Exercise goal
Reproduce every line of the data below verbatim, omitting the pictures from your answer.

Source material
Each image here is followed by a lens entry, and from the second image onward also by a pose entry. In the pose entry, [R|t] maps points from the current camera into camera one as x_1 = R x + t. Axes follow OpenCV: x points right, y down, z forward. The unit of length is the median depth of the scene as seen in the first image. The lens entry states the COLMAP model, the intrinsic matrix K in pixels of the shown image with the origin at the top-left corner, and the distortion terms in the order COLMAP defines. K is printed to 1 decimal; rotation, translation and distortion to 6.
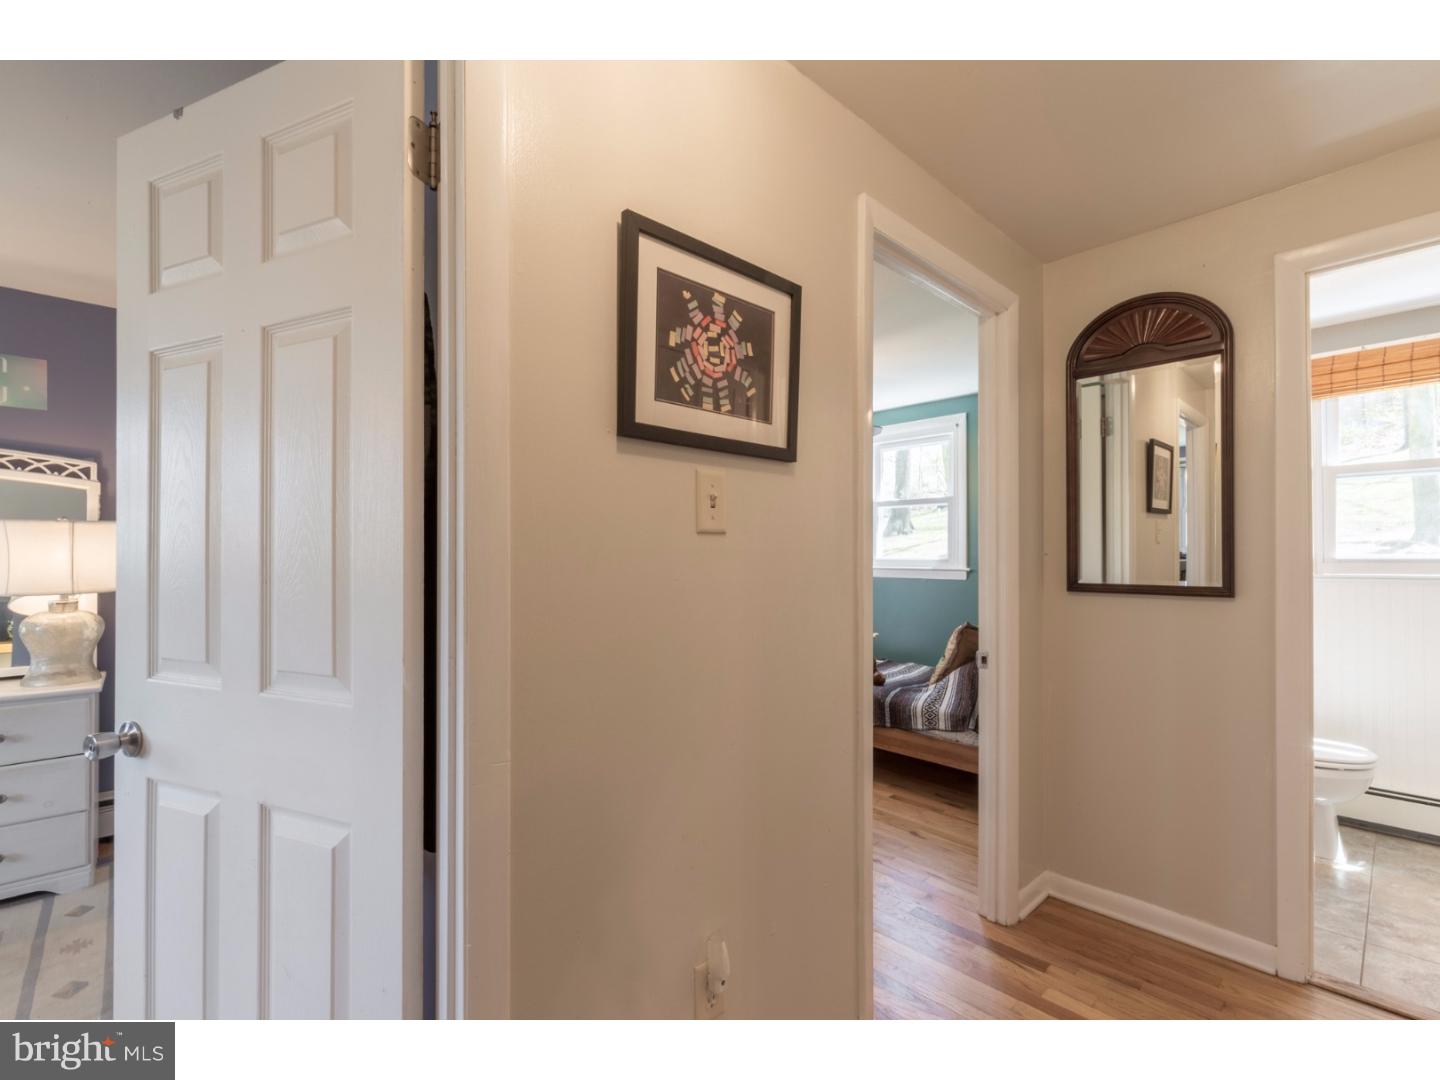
lens RADIAL K [[638.5, 0, 718.8], [0, 638.5, 548.6], [0, 0, 1]] dist [0.000698, -0.000438]
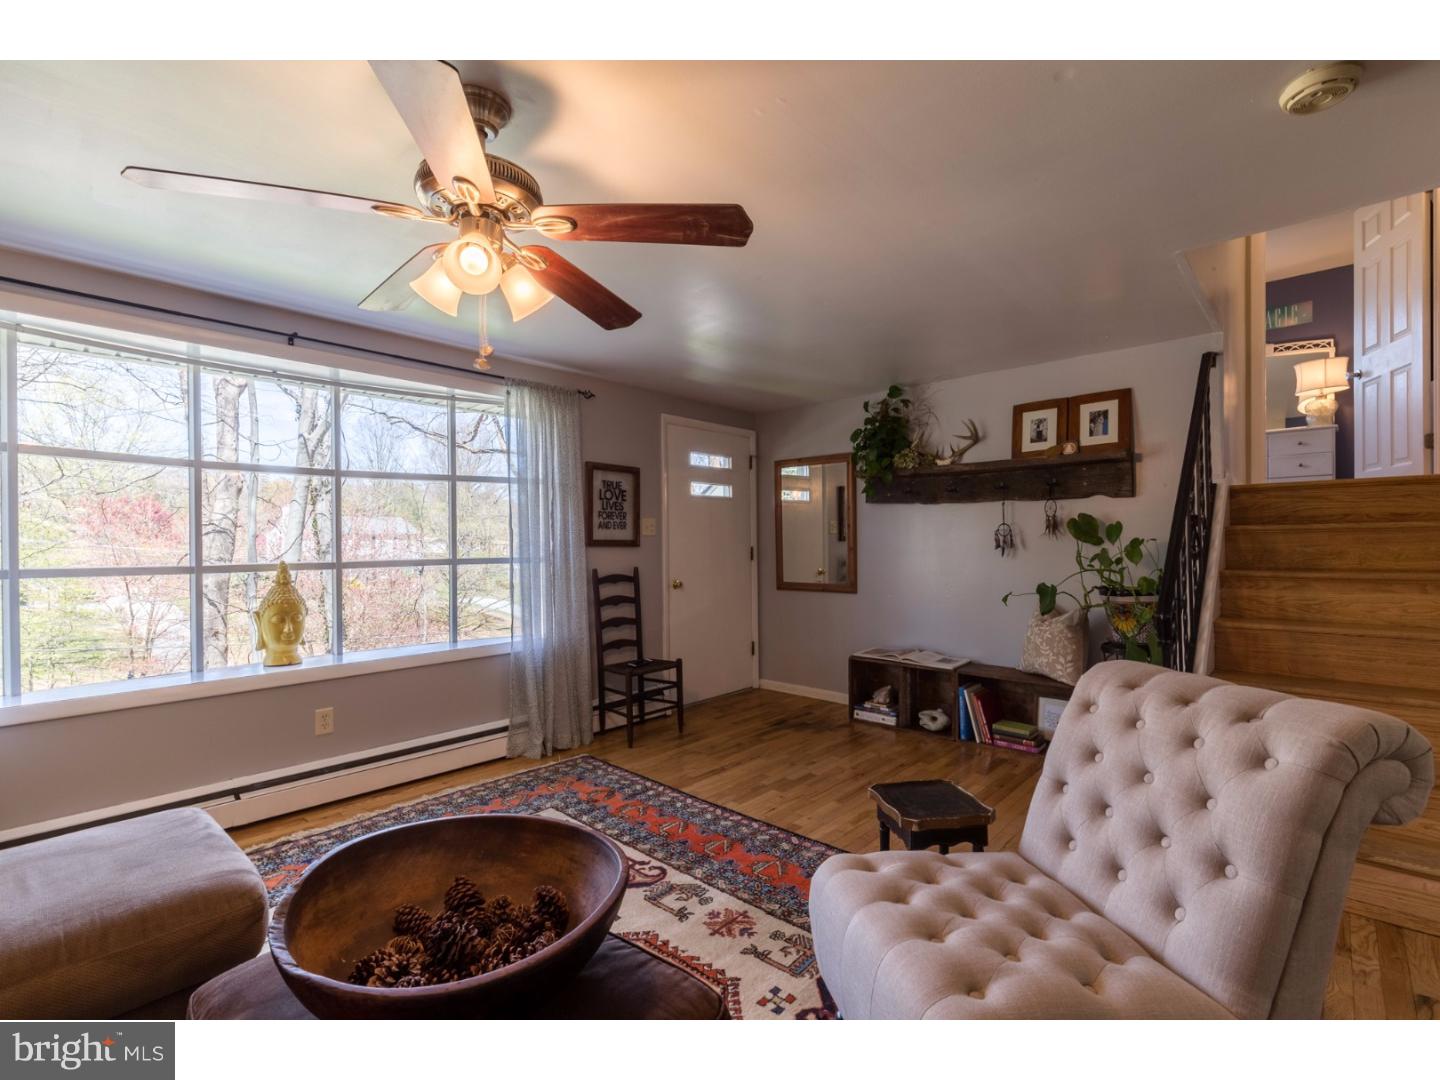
lens RADIAL K [[652.8, 0, 717.0], [0, 652.8, 546.1], [0, 0, 1]] dist [-0.000186, -0.000096]
pose [[0.076575, 0.002720, -0.997060, 1.115637], [0.017096, 0.999846, 0.004040, 0.530167], [0.996917, -0.017355, 0.076517, -1.307687]]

Task answer
Each image here is followed by a lens entry, and from the second image onward also by a pose entry. In the pose entry, [R|t] maps points from the current camera into camera one as x_1 = R x + t. Axes follow OpenCV: x points right, y down, z forward. The unit of length is the median depth of the scene as seen in the first image. The lens entry states the COLMAP model, the intrinsic matrix K in pixels of the shown image with the origin at the top-left corner, and the distortion terms in the order COLMAP defines. K is printed to 1 decimal; rotation, translation and distortion to 6.
lens RADIAL K [[638.5, 0, 718.8], [0, 638.5, 548.6], [0, 0, 1]] dist [0.000698, -0.000438]
lens RADIAL K [[652.8, 0, 717.0], [0, 652.8, 546.1], [0, 0, 1]] dist [-0.000186, -0.000096]
pose [[0.076575, 0.002720, -0.997060, 1.115637], [0.017096, 0.999846, 0.004040, 0.530167], [0.996917, -0.017355, 0.076517, -1.307687]]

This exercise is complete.